N'est-il pas charmant de pénétrer peu à peu un coeur de jeune fille et d'arriver à s'y faire une place sans tomber dans l'indifférence d'une trop grande camaraderie ou dans les liens trop serrés de l'amour?

Mais la parole du grand Roi reste vraie toujours et partout. Aujourd'hui, ce qui est vérité de ce côté-ci de l'Océan est mensonge de l'autre. Ce commerce intime entre les deux sexes,—ici parfaitement honorable,—serait sans aucun doute fort dangereux en France. Je crois que l'habitude n'a rien à voir là dedans, mais seulement le caractère. Il y a ici deux jeunes gens,—qui commenceront bientôt à ne plus l'être,—qui sont fiancés depuis dix ans, et, depuis dix ans, ils sont toujours des fiancés. Mille empêchements ont retardé leur mariage; ils attendront jusqu'à ce que tout obstacle soit écarté, et alors ils s'épouseront. Presque toujours on reste fiancé un ou deux ans; beaucoup le sont pendant trois ou quatre ans.

Parlez donc de cela à un Français. Vous voyez bien que c'est lui demander l'impossible. Et pour le flirtage, il en est de même.

En effet, le caractère des deux peuples est si différent que l'éducation des Françaises n'est pas un moindre sujet de consternation pour les Américaines que celle des Américaines pour les Françaises.

En revanche, je crois que les femmes mariées se ressemblent dans tous les pays.

L'autre soir, lady S*** a donné une fête en l'honneur du second fils du prince de Galles, le prince George, midship à bord du croiseur le Canada. Son orgueil de maîtresse de maison lui faisait tourner la tête. La veille, comme le goût français fait partout la loi, elle était venue nous consulter pour la décoration de ses salons.

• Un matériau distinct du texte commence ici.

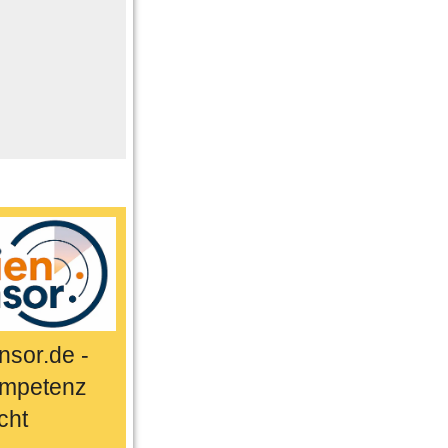
me
n
er
ts & Sport
sor.de -
mpetenz
cht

La soirée a été des plus animées. Le prince George, avec lequel j'ai eu l'honneur de causer en français, n'a pas manqué une contredanse. Son vaisseau repartait le lendemain, et lady S*** ne pouvait dissimuler son triomphe d'être la seule à pouvoir se flatter d'avoir reçu Son Altesse Royale.

20 septembre.—Ce matin, j'ai assisté à une cérémonie qui est sans doute la dernière que j'honorerai de ma présence. C'était au couvent de la Présentation, qui nous avait invités à la célébration de son cinquantième anniversaire.

Il y a d'abord eu messe pontificale à la chapelle. Pendant ce temps on écorchait indignement la messe de sainte Cécile, et non content de ce premier crime, on a été jusqu'à profaner l'Inflammatus du Sabat Mater.